I wrote a Bash script that utilizes regular expressions in order to process my text files written in markdown so that they can be ready to be compiled to .html files. One task of this processing is meant to change lazily written text that looks like this:
Verkle trees are shaping up to be an important part of Ethereum's upcoming scaling upgrades. They serve the same function as Merkle trees: [you can put a large amount of data into a Verkle tree3], and make a short proof ("witness") of any single piece, or set of pieces, of that data that can be verified by someone who only has the root of the tree.
into text that when compiled will display a link:
Verkle trees are shaping up to be an important part of Ethereum's upcoming scaling upgrades. They serve the same function as Merkle trees: [you can put a large amount of data into a Verkle tree][3], and make a short proof ("witness") of any single piece, or set of pieces, of that data that can be verified by someone who only has the root of the tree.
In other words, I want to replace [text that begins with a letter and consists of words, letters and punctuation. The text ends with a positive integer smaller than 100 int]
with [text that begins with a letter and consists of words, letters and punctuation.The text ends with a bracket][int]
The following is the code snipped that is meant to do the task that I described above:
sed -i -E 's/(\[[a-zA-Z]{2,2}[\s\S]{1,100})(\[0-9]{1,2}\])/\1\][\2/g' file.txt;
The code is meant to save me from the effort writing additional '][' and will do it for me automatically. The code does not work and I have no clue why.

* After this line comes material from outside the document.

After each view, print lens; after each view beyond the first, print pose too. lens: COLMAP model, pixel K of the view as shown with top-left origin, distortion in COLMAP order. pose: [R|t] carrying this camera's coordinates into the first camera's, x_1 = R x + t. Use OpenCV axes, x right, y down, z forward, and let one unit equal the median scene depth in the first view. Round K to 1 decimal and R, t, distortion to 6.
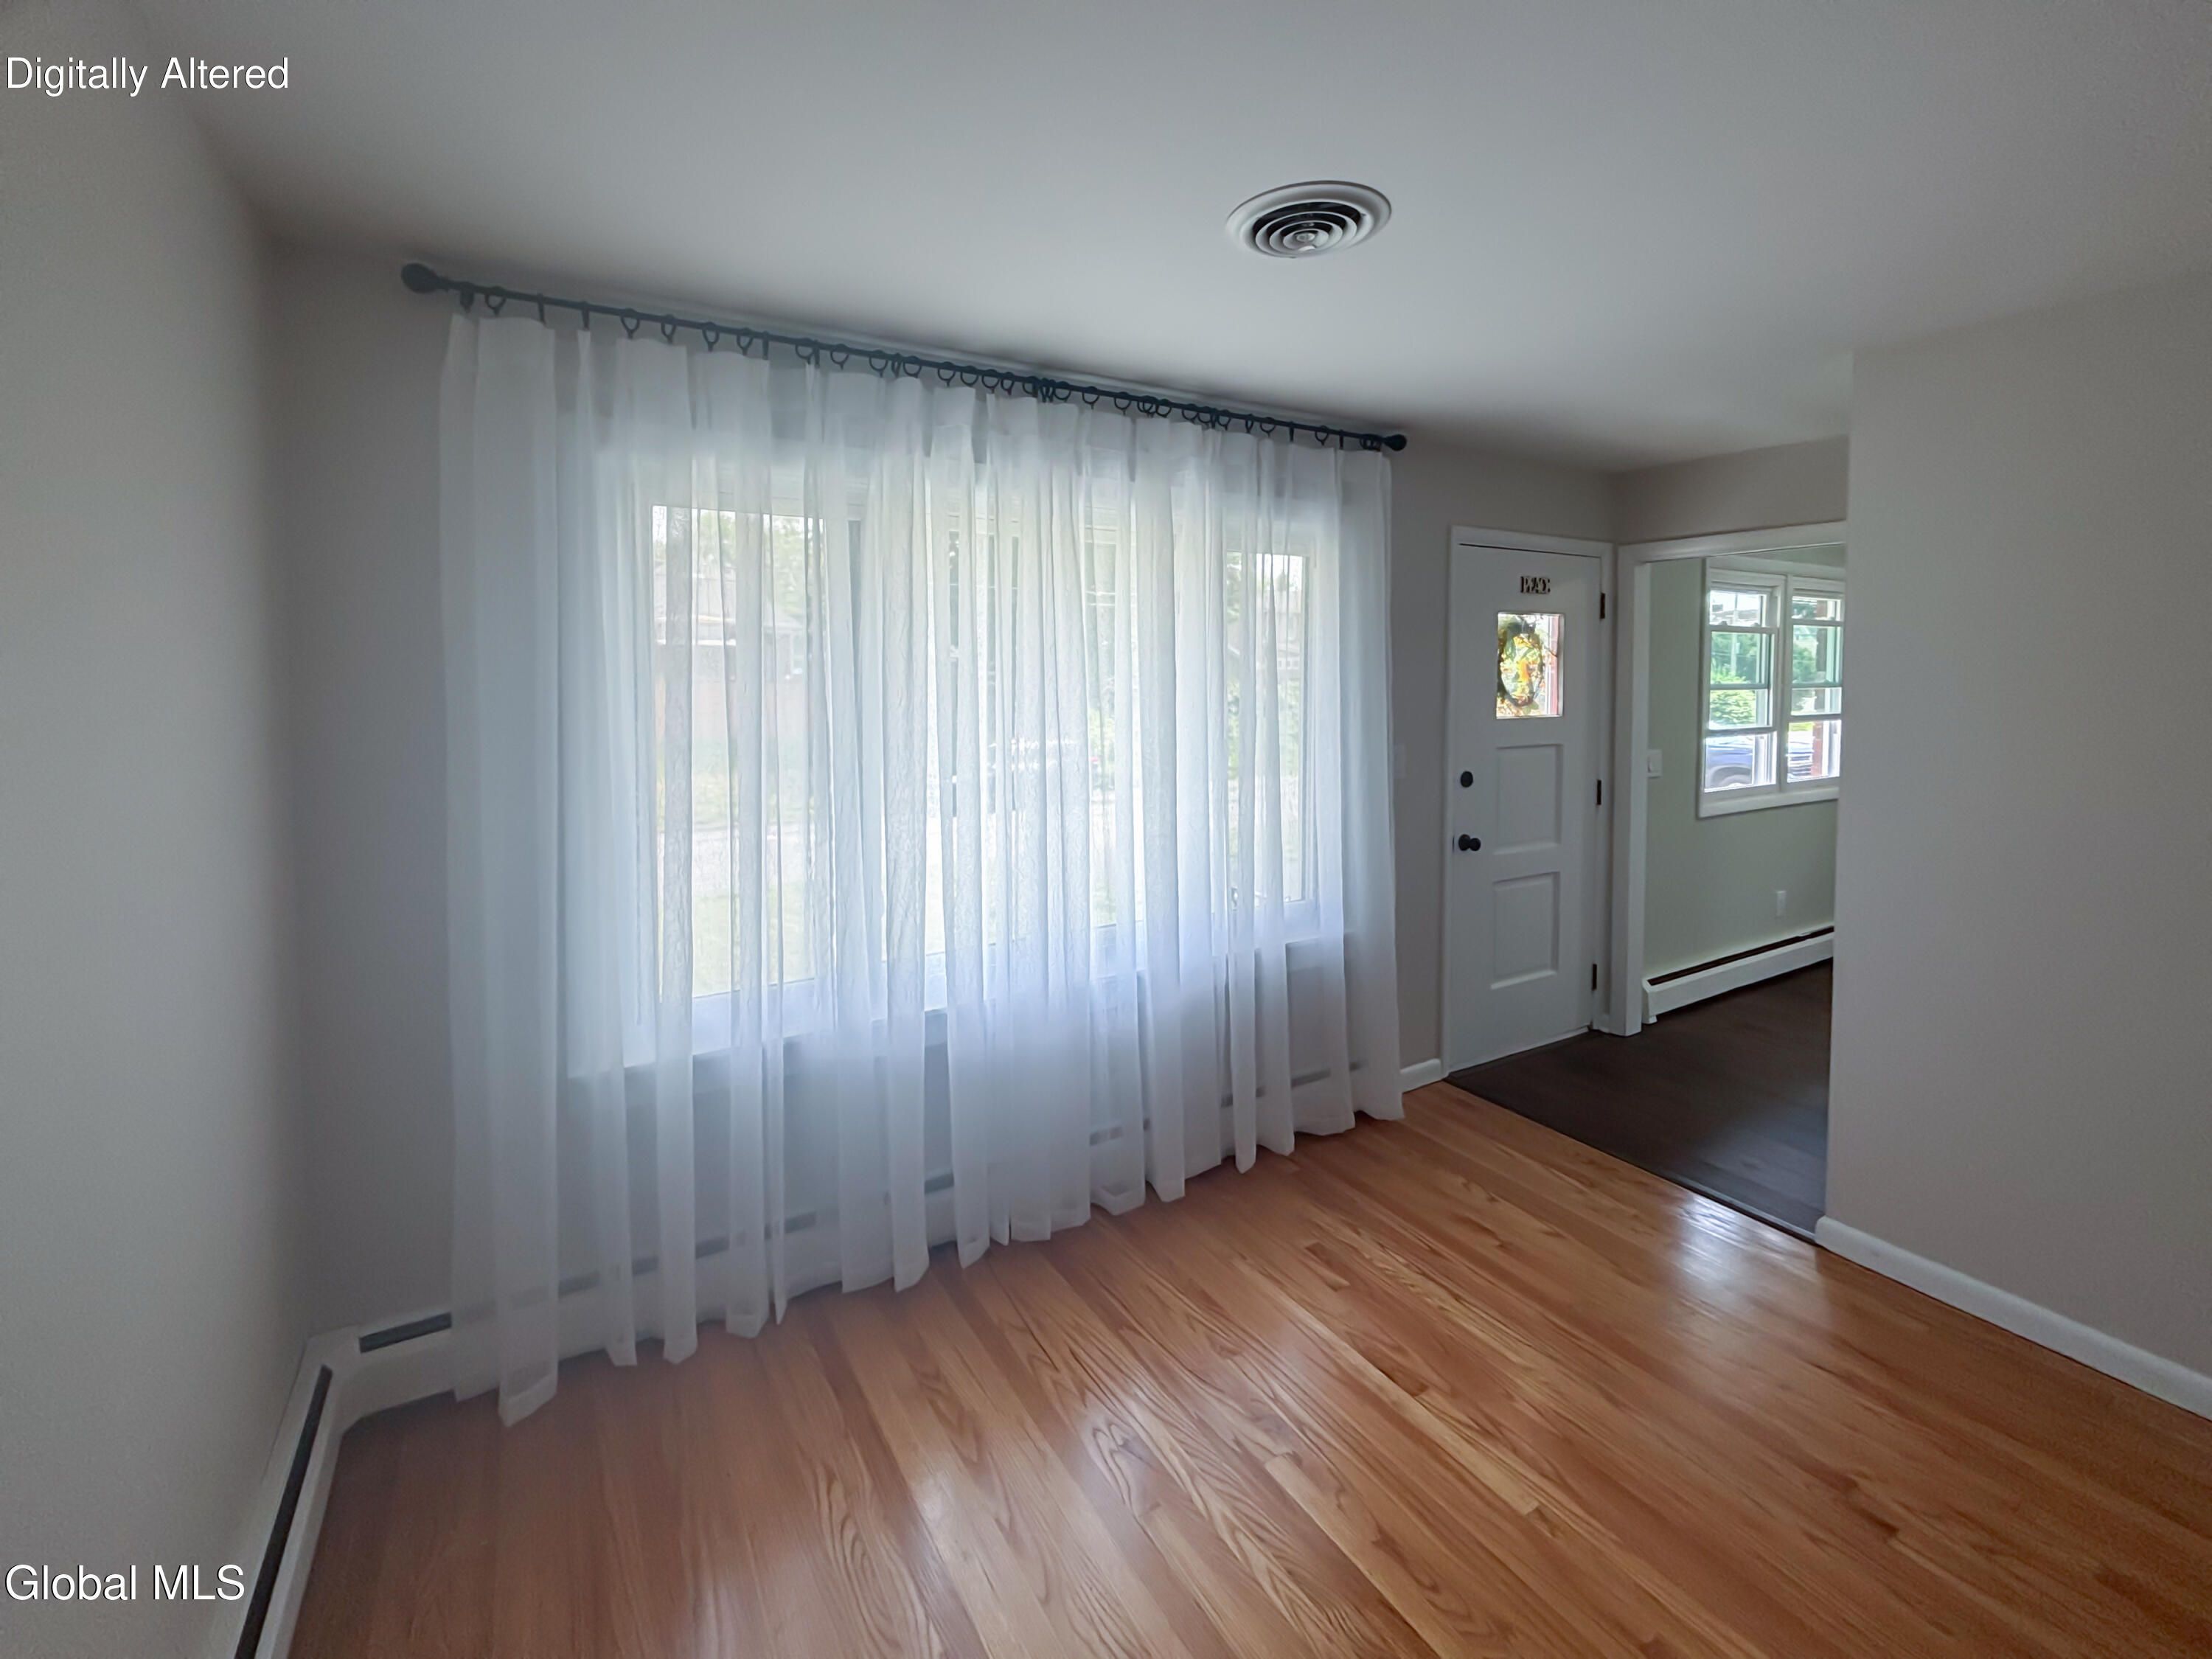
lens RADIAL K [[994.7, 0, 1100.2], [0, 994.7, 692.4], [0, 0, 1]] dist [-0.004592, -0.000330]
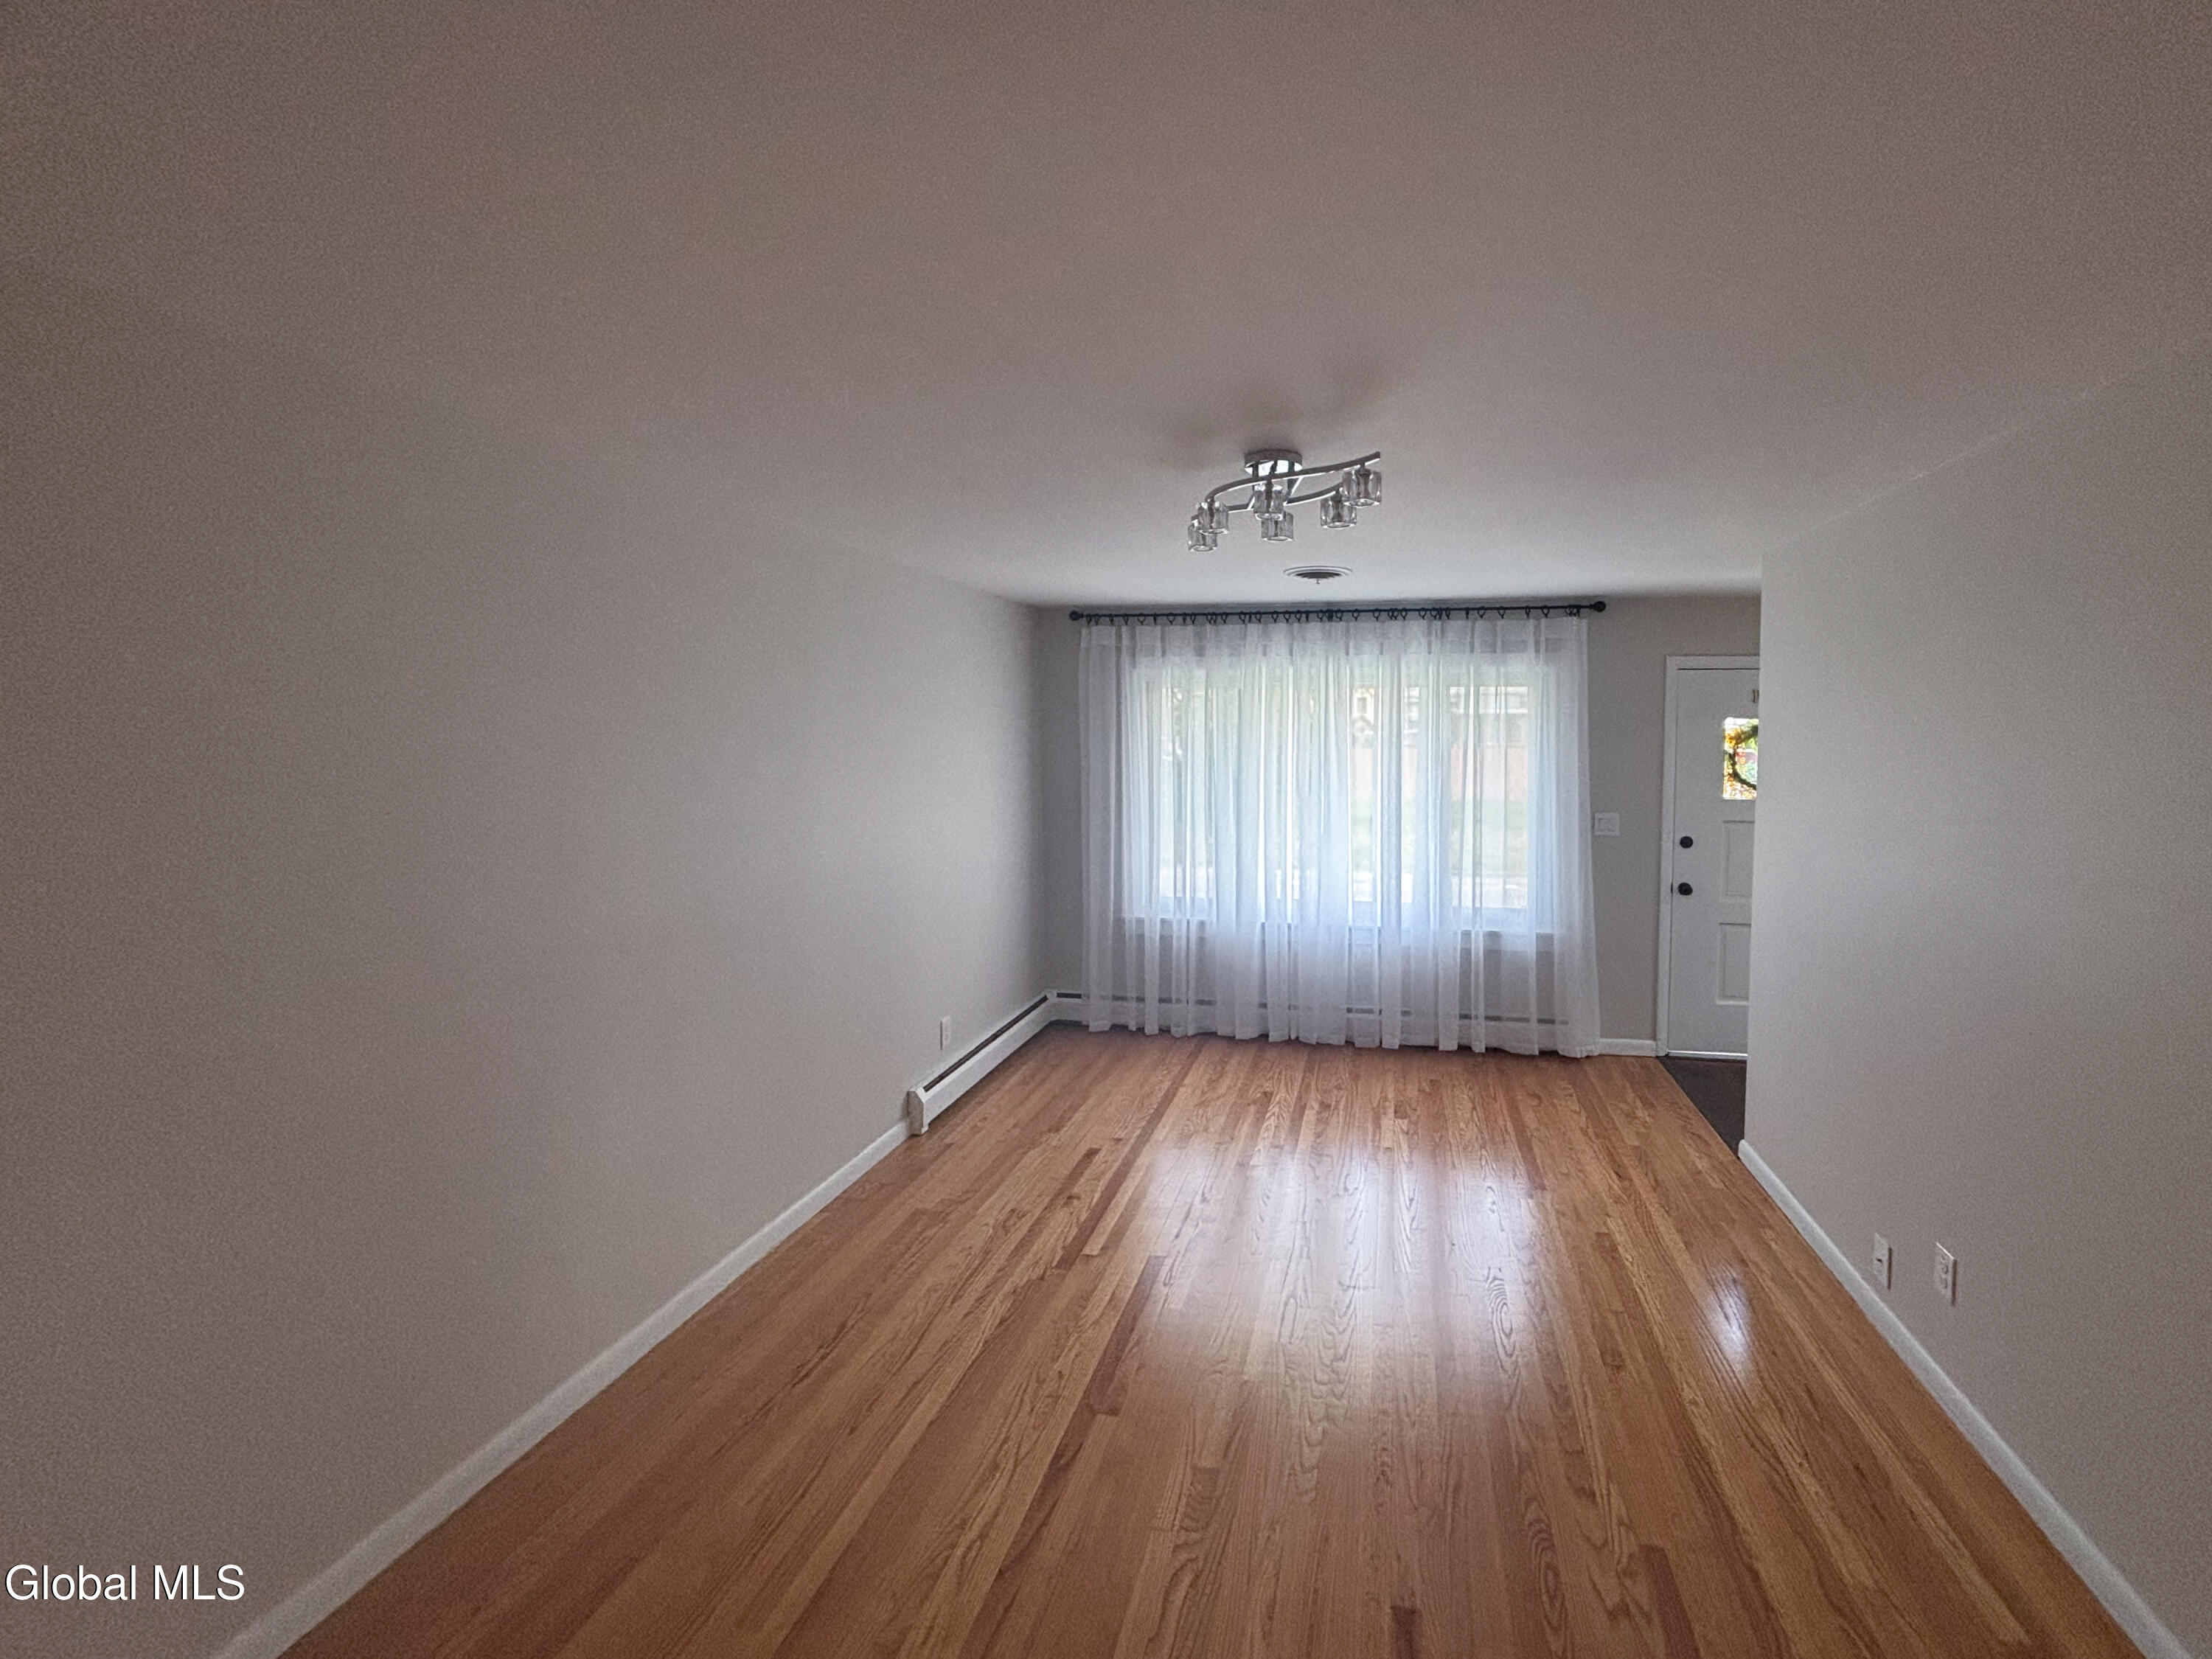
lens RADIAL K [[1001.0, 0, 1112.8], [0, 1001.0, 771.8], [0, 0, 1]] dist [-0.001097, -0.000129]
pose [[0.708828, 0.030535, -0.704720, 1.121965], [-0.011139, 0.999423, 0.032100, -0.062758], [0.705293, -0.014904, 0.708759, -0.743700]]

The regex you wrote is PCRE-compliant, but you need a POSIX one since sed
only support POSIX BRE or ERE.
You can use
sed -i -E 's/(\[[[:alpha:]]{2}([^][]*[^0-9])?)([0-9]{1,2}])/\1][\3/g' file
See the online demo:
s='Verkle trees are shaping up to be an important part of Ethereum'"'"'s upcoming scaling upgrades. They serve the same function as Merkle trees: [you can put a large amount of data into a Verkle tree3], and make a short proof ("witness") of any single piece, or set of pieces, of that data that can be verified by someone who only has the root of the tree.'
sed -E 's/(\[[[:alpha:]]{2}([^][]*[^0-9])?)([0-9]{1,2}])/\1][\3/g' <<< "$s"
Output:
Verkle trees are shaping up to be an important part of Ethereum's upcoming scaling upgrades. They serve the same function as Merkle trees: [you can put a large amount of data into a Verkle tree][3], and make a short proof ("witness") of any single piece, or set of pieces, of that data that can be verified by someone who only has the root of the tree.
Details:
(\[[[:alpha:]]{2}([^][]*[^0-9])?)
- Group 1 (\1
):
\[
- a [
char[[:alpha:]]{2}
- two letters([^][]*[^0-9])?
- an optional sequence of zero or more chars other than [
and ]
and then a non-digit char([0-9]{1,2}])
- Group 3 (\3
): one or two digits.The replacement is \1][\3
, Group 1 + ][
+ Group 3 values concatenated (Group 2 is not used as it is only meant to match an optional part inside Group 1, and sed
, POSIX, regex flavor does not support non-capturing groups).